Below this line are records; write out exactly the lines from the one containing "19: (594, 163, 85.16)" through the one containing "28: (579, 150, 104.14)", with the pictures left out.

The data Start Marker

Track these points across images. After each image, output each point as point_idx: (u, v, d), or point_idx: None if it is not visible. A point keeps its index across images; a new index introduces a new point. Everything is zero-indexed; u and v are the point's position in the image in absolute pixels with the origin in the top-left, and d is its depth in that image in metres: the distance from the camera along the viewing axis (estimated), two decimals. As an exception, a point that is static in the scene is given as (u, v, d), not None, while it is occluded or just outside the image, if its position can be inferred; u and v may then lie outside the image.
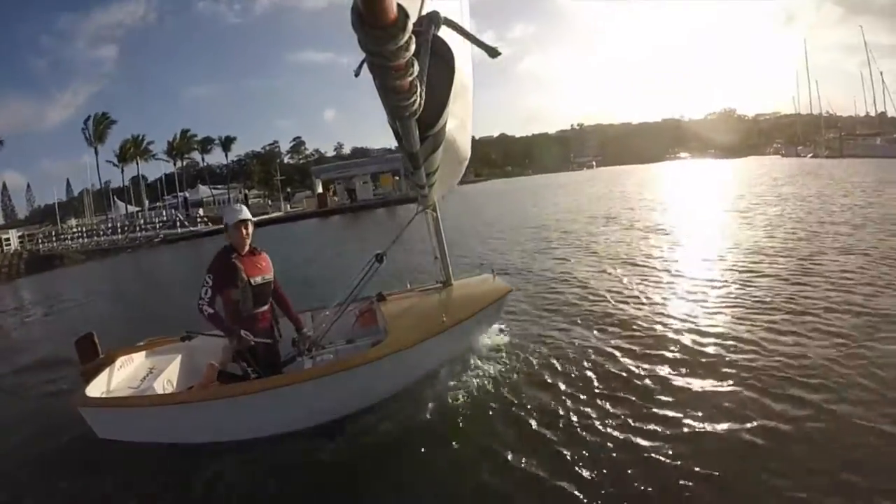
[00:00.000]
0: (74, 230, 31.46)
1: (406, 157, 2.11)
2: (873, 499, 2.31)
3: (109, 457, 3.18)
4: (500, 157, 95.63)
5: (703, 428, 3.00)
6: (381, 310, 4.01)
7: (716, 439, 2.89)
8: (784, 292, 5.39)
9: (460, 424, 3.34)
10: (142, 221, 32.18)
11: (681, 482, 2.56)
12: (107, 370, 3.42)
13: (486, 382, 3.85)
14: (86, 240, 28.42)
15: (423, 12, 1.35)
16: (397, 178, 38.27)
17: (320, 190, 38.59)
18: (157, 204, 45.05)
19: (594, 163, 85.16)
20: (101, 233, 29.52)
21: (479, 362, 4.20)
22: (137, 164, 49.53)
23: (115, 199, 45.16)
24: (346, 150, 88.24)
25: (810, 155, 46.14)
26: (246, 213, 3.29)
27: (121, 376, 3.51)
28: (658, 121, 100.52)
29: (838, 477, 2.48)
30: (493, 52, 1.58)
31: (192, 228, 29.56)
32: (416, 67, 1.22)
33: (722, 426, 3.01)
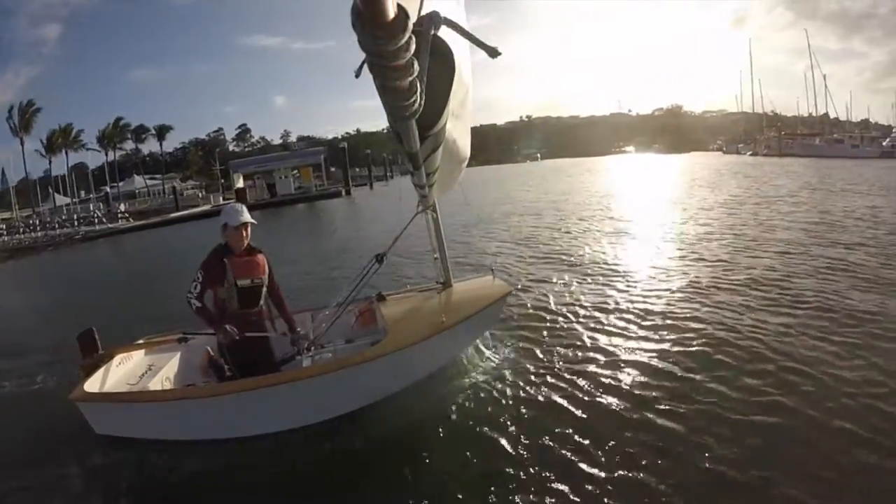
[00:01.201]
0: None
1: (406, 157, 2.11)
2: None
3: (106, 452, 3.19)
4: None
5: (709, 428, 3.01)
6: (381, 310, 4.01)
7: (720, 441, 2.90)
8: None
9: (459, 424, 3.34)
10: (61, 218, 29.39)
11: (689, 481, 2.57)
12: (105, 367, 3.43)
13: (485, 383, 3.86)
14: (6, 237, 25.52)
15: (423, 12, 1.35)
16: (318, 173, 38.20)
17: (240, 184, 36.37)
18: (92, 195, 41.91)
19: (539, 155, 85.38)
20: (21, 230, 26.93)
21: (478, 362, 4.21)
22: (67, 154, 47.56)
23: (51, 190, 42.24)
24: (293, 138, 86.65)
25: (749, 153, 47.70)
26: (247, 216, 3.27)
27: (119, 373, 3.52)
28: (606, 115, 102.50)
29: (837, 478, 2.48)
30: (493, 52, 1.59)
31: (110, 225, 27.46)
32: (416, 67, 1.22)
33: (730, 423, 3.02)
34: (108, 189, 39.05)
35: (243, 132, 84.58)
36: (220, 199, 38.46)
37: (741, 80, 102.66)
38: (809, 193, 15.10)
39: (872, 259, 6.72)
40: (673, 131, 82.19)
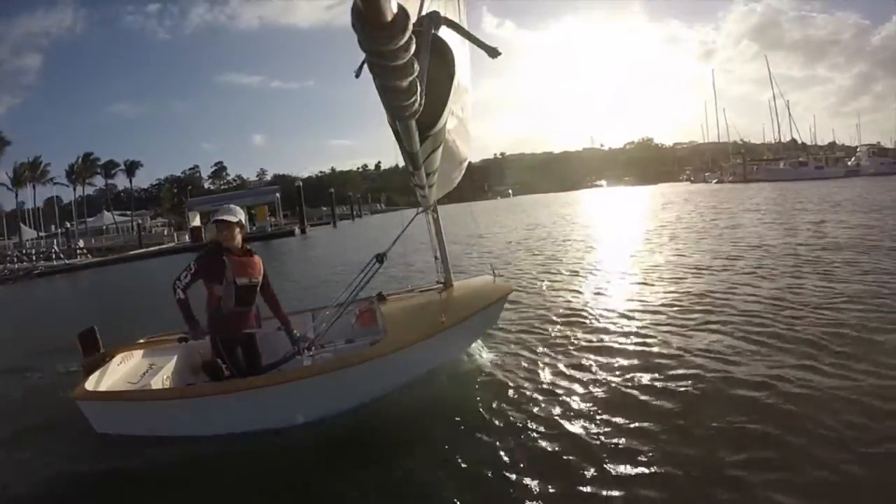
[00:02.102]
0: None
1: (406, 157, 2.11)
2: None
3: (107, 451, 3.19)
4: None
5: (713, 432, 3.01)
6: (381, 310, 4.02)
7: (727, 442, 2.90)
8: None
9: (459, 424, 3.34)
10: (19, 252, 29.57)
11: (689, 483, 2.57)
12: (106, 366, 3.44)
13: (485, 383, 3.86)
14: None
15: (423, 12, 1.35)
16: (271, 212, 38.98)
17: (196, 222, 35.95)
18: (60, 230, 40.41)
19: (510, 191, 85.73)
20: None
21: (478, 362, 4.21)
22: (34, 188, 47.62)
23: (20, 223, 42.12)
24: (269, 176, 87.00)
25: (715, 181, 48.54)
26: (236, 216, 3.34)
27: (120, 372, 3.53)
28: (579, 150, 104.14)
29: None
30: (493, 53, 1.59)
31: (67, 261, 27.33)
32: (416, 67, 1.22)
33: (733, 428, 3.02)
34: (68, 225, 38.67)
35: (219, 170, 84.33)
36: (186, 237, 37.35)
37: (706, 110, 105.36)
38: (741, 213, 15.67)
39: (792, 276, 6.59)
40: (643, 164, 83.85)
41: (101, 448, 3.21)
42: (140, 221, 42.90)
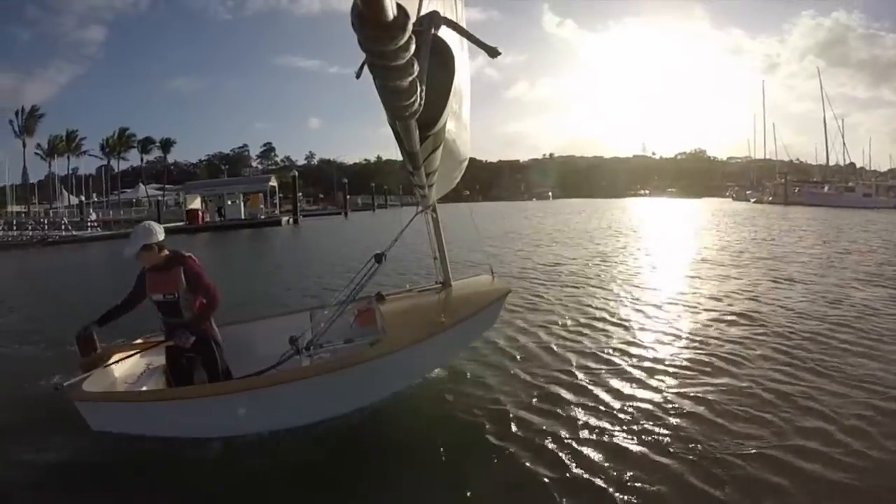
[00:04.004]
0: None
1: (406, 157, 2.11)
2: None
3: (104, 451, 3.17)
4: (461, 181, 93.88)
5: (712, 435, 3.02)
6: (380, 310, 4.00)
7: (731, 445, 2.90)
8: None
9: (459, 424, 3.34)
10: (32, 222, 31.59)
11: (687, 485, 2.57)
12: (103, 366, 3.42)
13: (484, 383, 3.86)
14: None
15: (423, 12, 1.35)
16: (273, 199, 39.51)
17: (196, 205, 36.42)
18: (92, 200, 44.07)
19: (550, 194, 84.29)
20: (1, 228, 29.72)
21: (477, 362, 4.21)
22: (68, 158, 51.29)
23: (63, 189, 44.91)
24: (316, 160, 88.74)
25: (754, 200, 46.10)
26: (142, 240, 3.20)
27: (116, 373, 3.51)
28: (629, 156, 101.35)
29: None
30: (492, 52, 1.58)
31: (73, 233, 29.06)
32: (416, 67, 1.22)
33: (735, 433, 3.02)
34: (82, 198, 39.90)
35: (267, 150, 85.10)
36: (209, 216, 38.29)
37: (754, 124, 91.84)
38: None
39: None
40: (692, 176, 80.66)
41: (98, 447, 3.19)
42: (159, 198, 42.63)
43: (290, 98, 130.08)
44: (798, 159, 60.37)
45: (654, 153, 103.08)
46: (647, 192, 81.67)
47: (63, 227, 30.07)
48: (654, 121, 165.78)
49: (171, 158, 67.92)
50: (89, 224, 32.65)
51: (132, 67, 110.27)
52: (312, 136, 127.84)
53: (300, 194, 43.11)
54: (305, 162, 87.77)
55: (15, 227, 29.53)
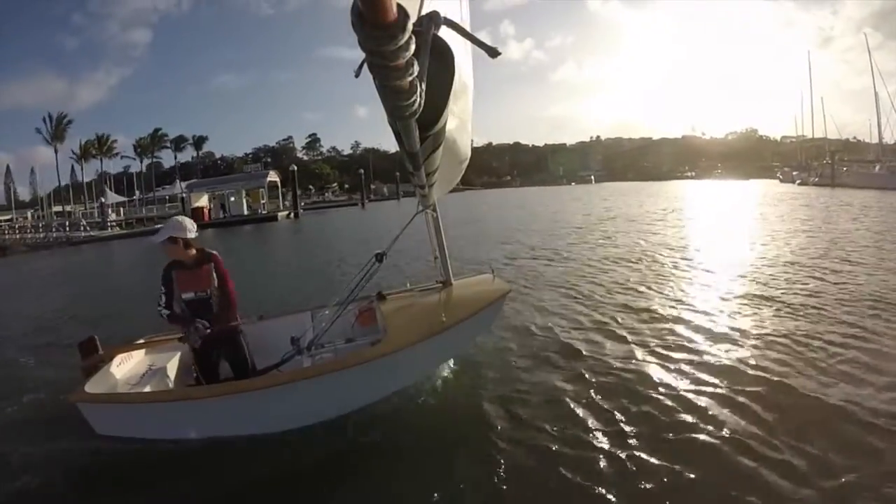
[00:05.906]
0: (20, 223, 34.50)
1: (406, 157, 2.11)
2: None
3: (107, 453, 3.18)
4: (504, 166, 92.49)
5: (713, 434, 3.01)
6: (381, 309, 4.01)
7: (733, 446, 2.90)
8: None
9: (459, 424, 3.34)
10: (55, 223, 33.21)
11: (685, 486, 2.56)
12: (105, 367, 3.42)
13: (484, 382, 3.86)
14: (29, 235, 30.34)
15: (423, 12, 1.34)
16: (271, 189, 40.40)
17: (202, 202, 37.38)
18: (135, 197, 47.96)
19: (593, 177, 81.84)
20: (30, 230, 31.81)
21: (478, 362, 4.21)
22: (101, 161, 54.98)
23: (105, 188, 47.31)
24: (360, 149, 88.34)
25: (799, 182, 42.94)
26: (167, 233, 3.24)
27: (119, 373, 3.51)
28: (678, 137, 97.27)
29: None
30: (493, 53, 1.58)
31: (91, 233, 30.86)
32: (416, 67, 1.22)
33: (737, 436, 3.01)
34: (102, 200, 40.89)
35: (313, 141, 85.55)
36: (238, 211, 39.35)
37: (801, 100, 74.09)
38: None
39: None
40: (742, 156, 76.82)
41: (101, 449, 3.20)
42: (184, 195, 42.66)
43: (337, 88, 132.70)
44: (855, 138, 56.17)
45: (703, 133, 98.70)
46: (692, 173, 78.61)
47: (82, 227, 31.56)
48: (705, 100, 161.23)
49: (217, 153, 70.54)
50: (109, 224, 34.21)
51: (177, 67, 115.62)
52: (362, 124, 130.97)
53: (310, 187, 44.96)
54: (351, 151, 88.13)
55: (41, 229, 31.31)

The data End Marker
The data Start Marker

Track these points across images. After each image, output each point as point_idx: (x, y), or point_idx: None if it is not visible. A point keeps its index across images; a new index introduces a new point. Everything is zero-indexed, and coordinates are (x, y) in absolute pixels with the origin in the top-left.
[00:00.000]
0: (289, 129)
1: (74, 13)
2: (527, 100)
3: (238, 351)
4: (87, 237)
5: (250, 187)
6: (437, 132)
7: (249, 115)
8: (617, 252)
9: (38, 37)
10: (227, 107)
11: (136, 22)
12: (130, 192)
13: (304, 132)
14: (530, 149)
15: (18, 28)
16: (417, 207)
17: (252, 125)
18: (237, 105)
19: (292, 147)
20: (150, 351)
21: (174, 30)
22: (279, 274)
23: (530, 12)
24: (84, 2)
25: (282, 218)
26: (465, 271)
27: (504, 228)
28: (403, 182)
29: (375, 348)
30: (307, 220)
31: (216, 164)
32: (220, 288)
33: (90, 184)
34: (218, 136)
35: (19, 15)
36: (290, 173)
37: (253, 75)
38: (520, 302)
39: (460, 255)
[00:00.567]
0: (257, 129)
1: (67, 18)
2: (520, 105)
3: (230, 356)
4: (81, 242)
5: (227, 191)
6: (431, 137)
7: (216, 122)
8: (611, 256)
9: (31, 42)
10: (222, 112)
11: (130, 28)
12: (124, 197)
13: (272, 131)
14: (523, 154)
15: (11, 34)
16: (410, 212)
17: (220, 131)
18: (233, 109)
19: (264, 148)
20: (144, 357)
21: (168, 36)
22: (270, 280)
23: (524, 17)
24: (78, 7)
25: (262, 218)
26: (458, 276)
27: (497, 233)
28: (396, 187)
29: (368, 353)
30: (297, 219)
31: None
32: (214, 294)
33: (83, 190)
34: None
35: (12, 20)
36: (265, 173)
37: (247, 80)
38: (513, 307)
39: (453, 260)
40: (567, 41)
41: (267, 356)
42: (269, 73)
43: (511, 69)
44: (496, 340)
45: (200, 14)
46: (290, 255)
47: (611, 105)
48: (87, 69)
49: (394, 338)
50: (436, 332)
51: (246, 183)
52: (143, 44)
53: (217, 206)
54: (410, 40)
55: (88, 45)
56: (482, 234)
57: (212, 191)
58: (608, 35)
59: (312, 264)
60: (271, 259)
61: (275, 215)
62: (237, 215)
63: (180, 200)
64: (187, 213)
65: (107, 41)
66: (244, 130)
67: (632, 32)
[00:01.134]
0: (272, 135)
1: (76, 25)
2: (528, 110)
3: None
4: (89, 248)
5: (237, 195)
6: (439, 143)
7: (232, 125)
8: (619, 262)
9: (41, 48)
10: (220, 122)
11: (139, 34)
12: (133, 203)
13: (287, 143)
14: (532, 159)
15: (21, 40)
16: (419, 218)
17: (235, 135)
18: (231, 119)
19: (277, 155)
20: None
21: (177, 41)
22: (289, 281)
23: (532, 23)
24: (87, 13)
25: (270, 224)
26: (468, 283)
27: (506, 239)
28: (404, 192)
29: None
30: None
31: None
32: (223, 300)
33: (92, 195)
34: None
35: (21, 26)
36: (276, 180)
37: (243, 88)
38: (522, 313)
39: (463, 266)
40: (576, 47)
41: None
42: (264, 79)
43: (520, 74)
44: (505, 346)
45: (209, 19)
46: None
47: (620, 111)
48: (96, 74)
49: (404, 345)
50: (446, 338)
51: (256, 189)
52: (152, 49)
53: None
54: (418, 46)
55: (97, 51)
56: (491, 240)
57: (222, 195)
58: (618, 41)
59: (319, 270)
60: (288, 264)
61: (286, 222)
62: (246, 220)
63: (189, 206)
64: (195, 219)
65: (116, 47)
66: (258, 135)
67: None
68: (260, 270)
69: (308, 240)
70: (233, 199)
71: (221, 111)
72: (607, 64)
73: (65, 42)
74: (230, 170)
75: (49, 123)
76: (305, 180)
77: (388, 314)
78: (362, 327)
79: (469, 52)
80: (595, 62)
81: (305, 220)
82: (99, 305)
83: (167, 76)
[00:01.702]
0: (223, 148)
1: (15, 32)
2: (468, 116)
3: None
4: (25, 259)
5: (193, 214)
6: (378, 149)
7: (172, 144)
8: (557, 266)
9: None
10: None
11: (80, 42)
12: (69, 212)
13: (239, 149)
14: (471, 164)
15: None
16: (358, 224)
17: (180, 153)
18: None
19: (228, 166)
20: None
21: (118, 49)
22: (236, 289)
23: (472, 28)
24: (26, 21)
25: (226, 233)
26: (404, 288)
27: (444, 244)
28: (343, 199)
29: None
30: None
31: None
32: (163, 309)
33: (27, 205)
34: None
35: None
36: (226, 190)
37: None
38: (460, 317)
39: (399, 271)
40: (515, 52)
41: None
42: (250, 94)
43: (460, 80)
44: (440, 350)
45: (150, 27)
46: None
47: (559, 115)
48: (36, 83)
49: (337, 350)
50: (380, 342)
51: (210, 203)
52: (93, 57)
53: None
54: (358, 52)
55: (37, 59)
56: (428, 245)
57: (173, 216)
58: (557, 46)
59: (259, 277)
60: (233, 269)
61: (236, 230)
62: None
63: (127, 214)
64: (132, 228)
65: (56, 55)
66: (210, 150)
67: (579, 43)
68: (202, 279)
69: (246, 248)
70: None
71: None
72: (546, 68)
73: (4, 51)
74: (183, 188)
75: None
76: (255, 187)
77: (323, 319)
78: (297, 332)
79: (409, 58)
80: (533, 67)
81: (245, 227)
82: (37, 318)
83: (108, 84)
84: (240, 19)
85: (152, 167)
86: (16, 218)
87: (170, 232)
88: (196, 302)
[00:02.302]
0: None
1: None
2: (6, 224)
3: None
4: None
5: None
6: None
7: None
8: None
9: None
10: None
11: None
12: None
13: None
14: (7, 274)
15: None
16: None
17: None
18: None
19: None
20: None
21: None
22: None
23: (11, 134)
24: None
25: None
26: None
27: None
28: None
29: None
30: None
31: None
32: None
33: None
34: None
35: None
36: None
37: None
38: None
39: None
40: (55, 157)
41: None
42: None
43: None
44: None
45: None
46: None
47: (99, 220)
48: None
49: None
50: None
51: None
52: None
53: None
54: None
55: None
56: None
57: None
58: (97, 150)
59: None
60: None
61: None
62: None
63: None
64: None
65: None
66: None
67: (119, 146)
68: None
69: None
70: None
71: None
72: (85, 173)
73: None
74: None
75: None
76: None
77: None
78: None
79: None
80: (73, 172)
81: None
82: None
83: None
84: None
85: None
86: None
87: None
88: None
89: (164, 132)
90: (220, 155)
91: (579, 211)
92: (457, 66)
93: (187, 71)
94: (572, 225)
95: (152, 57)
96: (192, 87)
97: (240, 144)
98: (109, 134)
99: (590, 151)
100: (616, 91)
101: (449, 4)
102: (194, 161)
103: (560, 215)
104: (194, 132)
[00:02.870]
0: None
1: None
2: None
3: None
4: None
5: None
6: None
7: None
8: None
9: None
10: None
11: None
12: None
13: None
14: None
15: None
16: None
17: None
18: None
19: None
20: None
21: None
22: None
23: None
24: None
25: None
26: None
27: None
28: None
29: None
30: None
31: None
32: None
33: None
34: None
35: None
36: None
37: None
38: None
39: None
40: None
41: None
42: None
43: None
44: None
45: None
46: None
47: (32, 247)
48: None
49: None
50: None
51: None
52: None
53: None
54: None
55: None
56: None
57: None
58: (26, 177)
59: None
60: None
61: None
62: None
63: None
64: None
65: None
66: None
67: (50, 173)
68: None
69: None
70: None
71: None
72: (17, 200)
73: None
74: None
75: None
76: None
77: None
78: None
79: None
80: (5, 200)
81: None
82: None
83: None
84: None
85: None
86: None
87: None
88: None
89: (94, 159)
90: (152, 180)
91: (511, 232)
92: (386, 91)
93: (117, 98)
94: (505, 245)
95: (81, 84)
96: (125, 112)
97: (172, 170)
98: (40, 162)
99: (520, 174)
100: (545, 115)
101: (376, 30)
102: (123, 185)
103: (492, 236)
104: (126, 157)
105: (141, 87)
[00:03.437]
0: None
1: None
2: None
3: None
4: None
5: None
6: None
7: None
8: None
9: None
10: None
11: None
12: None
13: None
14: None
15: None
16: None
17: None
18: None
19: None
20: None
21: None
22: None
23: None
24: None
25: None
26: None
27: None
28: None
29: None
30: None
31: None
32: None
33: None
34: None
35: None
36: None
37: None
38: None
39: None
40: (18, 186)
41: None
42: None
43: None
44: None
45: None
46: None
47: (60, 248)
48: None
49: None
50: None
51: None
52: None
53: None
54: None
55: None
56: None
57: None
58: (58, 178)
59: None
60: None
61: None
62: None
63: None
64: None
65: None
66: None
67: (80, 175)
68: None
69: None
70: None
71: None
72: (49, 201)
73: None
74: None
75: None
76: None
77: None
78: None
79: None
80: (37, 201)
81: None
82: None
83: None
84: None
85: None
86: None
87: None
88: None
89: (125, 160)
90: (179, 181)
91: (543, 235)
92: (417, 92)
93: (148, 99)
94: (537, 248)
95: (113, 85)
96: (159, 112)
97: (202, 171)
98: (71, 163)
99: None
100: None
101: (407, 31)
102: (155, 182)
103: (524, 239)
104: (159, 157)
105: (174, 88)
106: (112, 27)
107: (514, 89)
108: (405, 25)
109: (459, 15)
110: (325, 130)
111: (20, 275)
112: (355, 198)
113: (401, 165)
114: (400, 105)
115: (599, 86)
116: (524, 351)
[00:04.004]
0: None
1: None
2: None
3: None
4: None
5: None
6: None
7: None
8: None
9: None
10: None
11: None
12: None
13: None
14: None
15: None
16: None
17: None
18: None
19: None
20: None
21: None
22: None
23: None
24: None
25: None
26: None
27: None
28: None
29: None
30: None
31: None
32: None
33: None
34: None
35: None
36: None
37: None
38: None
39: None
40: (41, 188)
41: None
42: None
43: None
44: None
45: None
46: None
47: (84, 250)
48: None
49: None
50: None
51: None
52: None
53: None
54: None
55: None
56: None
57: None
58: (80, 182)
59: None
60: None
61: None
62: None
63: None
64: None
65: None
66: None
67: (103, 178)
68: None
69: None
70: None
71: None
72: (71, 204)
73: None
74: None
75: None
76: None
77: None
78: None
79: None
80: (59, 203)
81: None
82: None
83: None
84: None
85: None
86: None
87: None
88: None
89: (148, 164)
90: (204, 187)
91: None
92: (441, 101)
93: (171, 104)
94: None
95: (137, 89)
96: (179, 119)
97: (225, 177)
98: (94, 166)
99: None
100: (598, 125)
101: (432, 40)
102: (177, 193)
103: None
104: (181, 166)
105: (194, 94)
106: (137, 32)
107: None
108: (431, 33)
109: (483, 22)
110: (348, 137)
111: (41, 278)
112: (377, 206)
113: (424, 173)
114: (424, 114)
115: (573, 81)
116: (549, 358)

The data End Marker

**Result of this task:**
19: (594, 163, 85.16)
20: (101, 233, 29.52)
21: (479, 362, 4.20)
22: (137, 164, 49.53)
23: (115, 199, 45.16)
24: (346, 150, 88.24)
25: (810, 155, 46.14)
26: (246, 213, 3.29)
27: (121, 376, 3.51)
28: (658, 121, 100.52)
29: (838, 477, 2.48)
30: (493, 52, 1.58)
31: (192, 228, 29.56)
32: (416, 67, 1.22)
33: (722, 426, 3.01)
[00:01.201]
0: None
1: (406, 157, 2.11)
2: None
3: (106, 452, 3.19)
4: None
5: (709, 428, 3.01)
6: (381, 310, 4.01)
7: (720, 441, 2.90)
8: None
9: (459, 424, 3.34)
10: (61, 218, 29.39)
11: (689, 481, 2.57)
12: (105, 367, 3.43)
13: (485, 383, 3.86)
14: (6, 237, 25.52)
15: (423, 12, 1.35)
16: (318, 173, 38.20)
17: (240, 184, 36.37)
18: (92, 195, 41.91)
19: (539, 155, 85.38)
20: (21, 230, 26.93)
21: (478, 362, 4.21)
22: (67, 154, 47.56)
23: (51, 190, 42.24)
24: (293, 138, 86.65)
25: (749, 153, 47.70)
26: (247, 216, 3.27)
27: (119, 373, 3.52)
28: (606, 115, 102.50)
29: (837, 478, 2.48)
30: (493, 52, 1.59)
31: (110, 225, 27.46)
32: (416, 67, 1.22)
33: (730, 423, 3.02)
34: (108, 189, 39.05)
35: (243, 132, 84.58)
36: (220, 199, 38.46)
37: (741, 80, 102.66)
38: (809, 193, 15.10)
39: (872, 259, 6.72)
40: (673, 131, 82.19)
[00:02.102]
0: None
1: (406, 157, 2.11)
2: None
3: (107, 451, 3.19)
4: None
5: (713, 432, 3.01)
6: (381, 310, 4.02)
7: (727, 442, 2.90)
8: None
9: (459, 424, 3.34)
10: (19, 252, 29.57)
11: (689, 483, 2.57)
12: (106, 366, 3.44)
13: (485, 383, 3.86)
14: None
15: (423, 12, 1.35)
16: (271, 212, 38.98)
17: (196, 222, 35.95)
18: (60, 230, 40.41)
19: (510, 191, 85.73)
20: None
21: (478, 362, 4.21)
22: (34, 188, 47.62)
23: (20, 223, 42.12)
24: (269, 176, 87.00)
25: (715, 181, 48.54)
26: (236, 216, 3.34)
27: (120, 372, 3.53)
28: (579, 150, 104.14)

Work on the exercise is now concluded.